Broadly speaking it is a term that describes a broad range of disciplines undertaken by people who have an understanding of history, but wish to work outside of the restraints of academic history. In general, those of us who embrace the term public historian accept that the boundaries of the field are somewhat fluid and that its definition remains a work still evolving.

The historian Ludmilla Jordanova tells us that public history is:

All the means deliberate and otherwise, through which those who are not professional historians acquire their sense of the past .

This sense of the past can be acquired through various means; objects, oral histories, family stories, photographs, nostalgia and landscape. It is history that is seen, heard, read, and interpreted by us as a popular audience, the public.

The Public History resource centre of New York University writes:

Public historians expand on the methods of academic history by emphasizing non-traditional evidence and presentation formats, reframing questions, and in the process creating a distinctive historical practice….Public history is also history that belongs to the public….

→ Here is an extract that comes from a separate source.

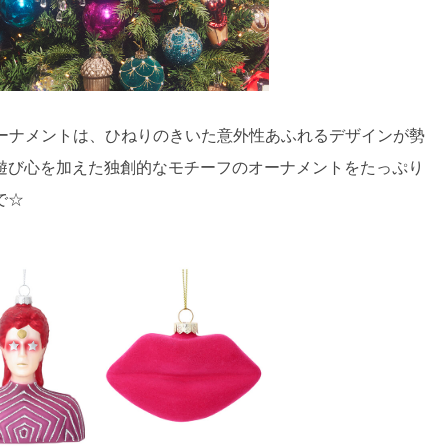
スオーナメントは、ひねりのきいた意外性あふれるデザインが勢
遊び心を加えた独創的なモチーフのオーナメントをたっぷり
で☆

With the application of the disciplines of public history, it is therefore possible to use the things like objects, oral histories and family stories, photographs, nostalgia and landscape to seek to unlock the past. Public history will also help us to understand how this past get turned into history: after all, family history, local history, oral history, history based on artefacts and material culture, along with the study of human landscape and geography have become legitimised methods as sources for serious study and discourse which I believe can be considered as external sources.

Most of these external sources are of course buried beneath layers of a commercially, socially modified and constructed landscapes and are contained within the objects and the minds and memories of people only accessible through none traditional, none academic means.
Ludmilla Jordanova again makes a very good point by saying:

What we must remember is it is not only special heritage sites, documents and archives that are important portals to the past, or if they are, could they be a measure of public interest and appreciation of history?

So what I am inviting you to consider is, public history is a way of approaching the past from outside of the normal academic routes, the routes of well thumbed and well quoted preciously guarded documents, accessible only to a privileged few, or the scholarly writing academics, all in keeping with its rigorous and systematic approach to accruing knowledge or setting out the results of study.

Instead public history is an approach that takes a sequence of roads, paths, or places passed through and travelling from one place to another for other sources of information, for example artifacts, oral histories, photographs, films, landscape and memory.

With this fresh pair of eyes approach, we can examine our environment, its objects and artefacts and see them as a storage facility of the past. By combining this with oral testimony, family histories and stories, folk-lore, and people’s skills we can begin to understand that it a rich and fascinating past that can tell remarkable stories about ordinary people.

By adopting the disciplines of Public History we can then begin to understand that is in fact our none professional historians who are the keepers of memories, and are alternative source of the past.

By understanding how people get their sense of the past we can begin to answer the questions;

• How by applying the practices of public history, can we create a device that can understand the voices that are not heard, the voices who want to speak: the very same voices that allow ordinary people to make history?

• Can we use the writings of people like Brian Waters and use the River Severn as a device to open up a portal into the past, the pasts of ordinary people?

• Can we begin to understand the importance of time, memory and morality, and answer the questions; what things meant to them?

• Can we begin to understand why their history is important to them, and how this may be related to their identity?